*TEXT SECTION*:
*****

PH-Dependent Transmembrane Activity of Peptide-Functionalized Gold Nanostars for Computed Tomography/Photoacoustic Imaging and Photothermal Therapy.

Abstract

Progress in multifunctional nanomaterials for tumor therapy mostly depends on the development of tumor-targeting delivery strategies. One approach is to explore a pH-responsive strategy to target the slightly acidic solid tumor microenvironment. A novel class of pH (low) insertion peptides (pHLIPs) with pH-dependent transmembrane activity can fold and rapidly insert into the lipid bilayer of tumor cells triggered by acidity, facilitating the cellular internalization of nanomaterials synchronously. Here, we innovatively decorated gold nanostars (GNSs) with pHLIPs (GNS-pHLIP) to improve their targeting ability and photothermal therapeutic (PTT) efficiency. The obtained GNS-pHLIP exhibited the excellent characteristics of uniform size and good biocompatibility. As compared to GNS-mPEG, the cellular internalization of GNS-pHLIP was 1-fold higher after a 2 h incubation with cells in media at pH 6.4 than at pH 7.4. Moreover, the tumor accumulation of the GNS-pHLIP was 3-fold higher than that of GNS-mPEG after intravenous injection into MCF-7 breast tumor animal models for 24 h. Furthermore, GNS-pHLIP exhibited stronger signals than the GNS-mPEG through computed tomography (CT) and photoacoustic (PA) imaging. Simultaneously, the desirable targeting efficiency significantly improved the PTT efficacy to tumors, with low side effects on normal tissues. The results clearly demonstrate that the GNS-pHLIP successfully took advantage of the tumor-targeting ability of pHLIPs and the good characteristics of GNSs, which may contribute to the study of tumor imaging and therapy.

*****

*WHAT YOU NEED TO DO*:
[1] Answer these from the gold nanostar abstract:
(a) Which pH was cell uptake measured at and compared against pH 7.4?
(b) What kind of tumor animal models got the injection?
(c) After 24 h, how much higher was tumor buildup of GNS-pHLIP than of GNS-mPEG?
[2] List every abbreviation that the gold nanostar abstract spells out, each with the full term it stands for.
[3] Sum up the gold nanostar abstract in two sentences.
The data that comes next has nothing to do with the gold nanostar abstract.

*****

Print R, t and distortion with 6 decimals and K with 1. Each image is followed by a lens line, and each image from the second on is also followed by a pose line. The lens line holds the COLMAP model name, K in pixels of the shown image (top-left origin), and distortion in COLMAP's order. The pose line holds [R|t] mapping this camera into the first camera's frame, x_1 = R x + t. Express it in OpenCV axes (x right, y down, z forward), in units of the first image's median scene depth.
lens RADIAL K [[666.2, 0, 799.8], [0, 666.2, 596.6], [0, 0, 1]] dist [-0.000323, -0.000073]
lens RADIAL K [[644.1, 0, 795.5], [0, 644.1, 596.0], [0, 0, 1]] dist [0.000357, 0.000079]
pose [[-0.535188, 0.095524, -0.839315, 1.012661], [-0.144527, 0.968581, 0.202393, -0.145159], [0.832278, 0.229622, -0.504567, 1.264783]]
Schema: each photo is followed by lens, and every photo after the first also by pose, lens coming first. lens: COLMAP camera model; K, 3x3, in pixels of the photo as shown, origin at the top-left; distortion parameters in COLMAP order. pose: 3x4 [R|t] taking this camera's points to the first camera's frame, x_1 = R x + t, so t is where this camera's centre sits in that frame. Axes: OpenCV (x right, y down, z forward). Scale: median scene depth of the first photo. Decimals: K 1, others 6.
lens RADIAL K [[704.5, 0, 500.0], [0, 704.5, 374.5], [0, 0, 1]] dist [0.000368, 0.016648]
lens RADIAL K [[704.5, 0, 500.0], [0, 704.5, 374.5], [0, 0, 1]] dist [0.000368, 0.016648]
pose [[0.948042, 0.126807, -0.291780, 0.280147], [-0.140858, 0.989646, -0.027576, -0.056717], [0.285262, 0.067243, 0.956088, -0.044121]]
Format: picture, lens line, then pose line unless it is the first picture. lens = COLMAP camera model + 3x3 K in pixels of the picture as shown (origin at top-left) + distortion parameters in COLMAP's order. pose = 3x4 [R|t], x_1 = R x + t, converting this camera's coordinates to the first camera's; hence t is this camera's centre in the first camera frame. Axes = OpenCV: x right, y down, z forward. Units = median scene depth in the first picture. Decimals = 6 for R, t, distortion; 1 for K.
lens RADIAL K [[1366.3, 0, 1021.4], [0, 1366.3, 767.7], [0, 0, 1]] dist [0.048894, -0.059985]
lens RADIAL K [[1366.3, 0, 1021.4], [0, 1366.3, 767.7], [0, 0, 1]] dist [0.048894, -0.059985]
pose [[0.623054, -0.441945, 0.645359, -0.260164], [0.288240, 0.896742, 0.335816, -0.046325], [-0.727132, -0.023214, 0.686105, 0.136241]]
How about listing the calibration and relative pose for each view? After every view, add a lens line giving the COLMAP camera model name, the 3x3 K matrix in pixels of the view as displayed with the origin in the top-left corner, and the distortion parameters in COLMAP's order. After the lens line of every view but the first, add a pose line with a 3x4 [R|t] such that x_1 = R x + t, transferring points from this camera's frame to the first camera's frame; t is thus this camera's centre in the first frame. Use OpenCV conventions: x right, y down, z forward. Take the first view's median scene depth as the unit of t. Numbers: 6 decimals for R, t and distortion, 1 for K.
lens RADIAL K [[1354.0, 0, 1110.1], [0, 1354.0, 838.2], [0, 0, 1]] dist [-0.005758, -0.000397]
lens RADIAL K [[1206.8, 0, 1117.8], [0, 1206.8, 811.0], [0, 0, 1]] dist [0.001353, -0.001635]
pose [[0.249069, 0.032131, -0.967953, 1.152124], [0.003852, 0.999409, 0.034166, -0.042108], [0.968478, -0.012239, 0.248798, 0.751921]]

*****

*RESULTS BY TASK*:
[1]
(a) pH 6.4
(b) MCF-7 breast tumor animal models
(c) 3-fold higher

[2]
- pHLIPs: pH (low) insertion peptides
- GNSs: gold nanostars
- GNS-pHLIP: gold nanostars decorated with pHLIPs
- PTT: photothermal therapeutic
- CT: computed tomography
- PA: photoacoustic

[3] Gold nanostars were coated with pH (low) insertion peptides, which insert into tumor cell membranes when triggered by acidity, to improve their tumor targeting and photothermal therapy. Compared with GNS-mPEG, the coated nanostars were taken up more by cells at pH 6.4, built up more in MCF-7 breast tumors, gave stronger CT and photoacoustic signals, and improved photothermal therapy with low side effects on normal tissues.